There are a number of hazards that using multiple character sets and multi-byte character sets can expose web applications to. This article will examine the normal method of sanitizing strings in SQL statements, research into multi-byte character sets, and the hazards they can introduce.
SQL Injection and Sanitizing
Web applications sanitize the apostrophe (') character in strings coming from user input being passed to SQL statements using an escape (\) character. The hex code for the escape character is 0x5c. When an attacker puts an apostrophe into a user input, the ' is turned into \' during the sanitizing process. The DBMS does not treat \' as a string delimiter and thusly the attacker (in normal circumstances) is prevented from terminating the string and injecting malicious SQL into the statement.
If a multi-byte character supported by the server ended in the hex code 0x5c, it is possible for an attacker to insert the prefix to this character before the apostrophe, so that the escape, in combination with this prefix, turns into a different character altogether and allows the single quote to escape the string input unscathed. While this idea isn't necessarily new, finding research online that includes an entire list of character sets and characters is cumbersome at best. This article attempts to put all of the research and tools in one place.
Researching Multi-byte Character Sets
A small python script was devised to determine which character set and characters within them contained multi-byte characters ending in 0x5c.

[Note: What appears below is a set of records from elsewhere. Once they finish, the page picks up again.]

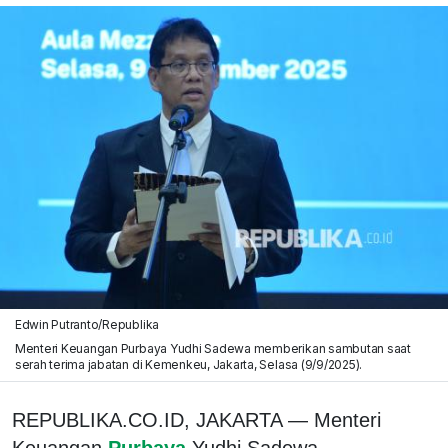
Edwin Putranto/Republika
Menteri Keuangan Purbaya Yudhi Sadewa memberikan sambutan saat
serah terima jabatan di Kemenkeu, Jakarta, Selasa (9/9/2025).
REPUBLIKA.CO.ID, JAKARTA — Menteri
Keuangan
Purbaya
Yudhi Sadewa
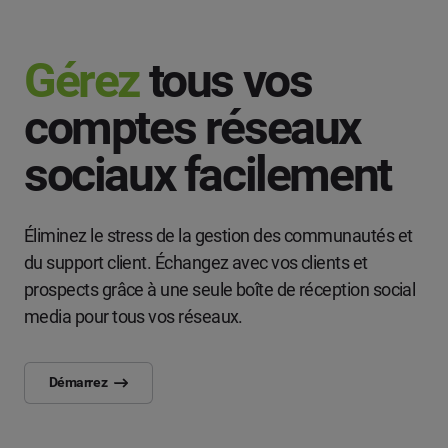
Gérez
tous vos
comptes réseaux
sociaux facilement
Éliminez le stress de la gestion des communautés et
du support client. Échangez avec vos clients et
prospects grâce à une seule boîte de réception social
media pour tous vos réseaux.
Démarrez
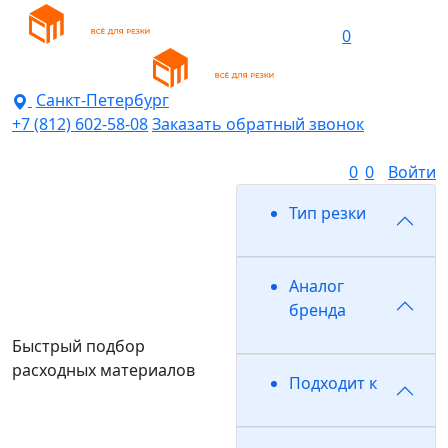
0
Санкт-Петербург
+7 (812) 602-58-08
Заказать обратный звонок
0
0
Войти
Тип резки
Аналог
бренда
Быстрый подбор
расходных материалов
Подходит к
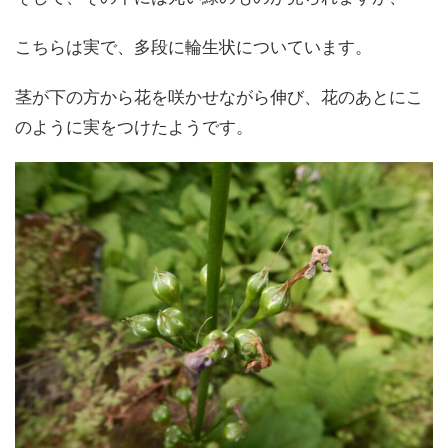
こちらは実で、多段に輪生状についています。
茎が下の方から花を咲かせながら伸び、花のあとにこ
のように実をつけたようです。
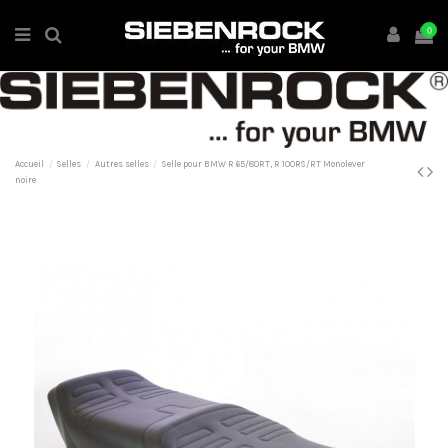
0
Accueil
Selles
Autres selles
Selle pour BMW R 65/80RT, R 100RS/RT Monolever
noire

The script iterates over all installed character sets and then inspects their hexadecimal values for each character. A list of character sets found to contain valid multi-byte character sets ending in 0x5c is provided in Figure A. Additionally, a video of running the script has been provided to show what the output should look like in Figure B.
In conclusion, there are hundreds of multi-byte characters that could potentially allow attackers to perform SQL injection through sanitizing. It is interesting to note that these character sets are intended for use in a specific region of the world. Ways to fix this by forcing both the webserver and the SQL server to use the same character set exist, as this vulnerability only occurs when multiple (and different) character sets are in use. Those looking to do so may find this research interesting.